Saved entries

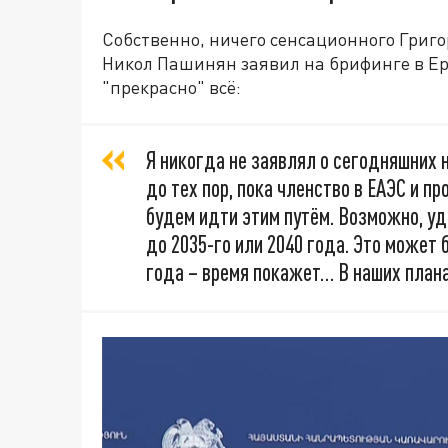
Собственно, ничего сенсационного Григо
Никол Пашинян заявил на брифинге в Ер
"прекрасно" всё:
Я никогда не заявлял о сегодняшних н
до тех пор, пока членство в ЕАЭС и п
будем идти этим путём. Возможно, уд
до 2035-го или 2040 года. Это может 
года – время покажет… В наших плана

---

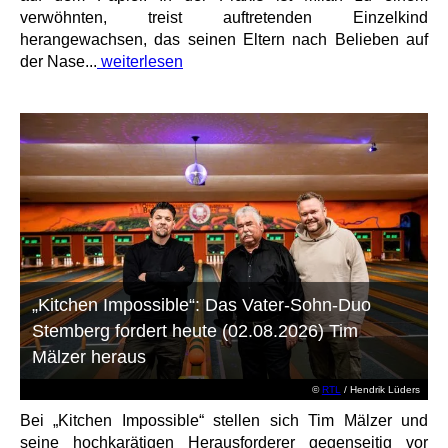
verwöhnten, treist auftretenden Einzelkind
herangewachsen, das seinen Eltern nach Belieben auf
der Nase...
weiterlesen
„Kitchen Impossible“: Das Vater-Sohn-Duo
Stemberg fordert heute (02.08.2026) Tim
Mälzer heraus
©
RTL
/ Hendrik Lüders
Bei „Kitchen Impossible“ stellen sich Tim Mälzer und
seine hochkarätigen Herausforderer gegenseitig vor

...

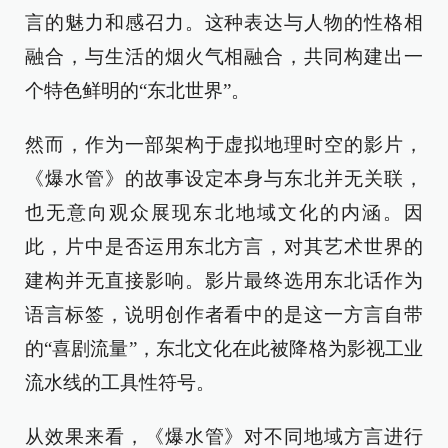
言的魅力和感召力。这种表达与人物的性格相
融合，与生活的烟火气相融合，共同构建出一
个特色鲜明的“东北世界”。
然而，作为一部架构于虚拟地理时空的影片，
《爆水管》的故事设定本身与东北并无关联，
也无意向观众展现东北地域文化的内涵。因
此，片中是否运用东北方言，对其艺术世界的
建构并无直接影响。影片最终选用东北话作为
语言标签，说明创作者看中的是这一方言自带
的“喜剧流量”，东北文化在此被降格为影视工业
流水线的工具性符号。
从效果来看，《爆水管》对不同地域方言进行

Task to complete: Substitute "电影" for "影片" in the lines running from the one containing "言的魅力和感召力。这种表达与人物的性格相" down to the one containing "从效果来看，《爆水管》对不同地域方言进行", and give back only those lines with nothing else altered.

Solution below:
言的魅力和感召力。这种表达与人物的性格相
融合，与生活的烟火气相融合，共同构建出一
个特色鲜明的“东北世界”。
然而，作为一部架构于虚拟地理时空的电影，
《爆水管》的故事设定本身与东北并无关联，
也无意向观众展现东北地域文化的内涵。因
此，片中是否运用东北方言，对其艺术世界的
建构并无直接影响。电影最终选用东北话作为
语言标签，说明创作者看中的是这一方言自带
的“喜剧流量”，东北文化在此被降格为影视工业
流水线的工具性符号。
从效果来看，《爆水管》对不同地域方言进行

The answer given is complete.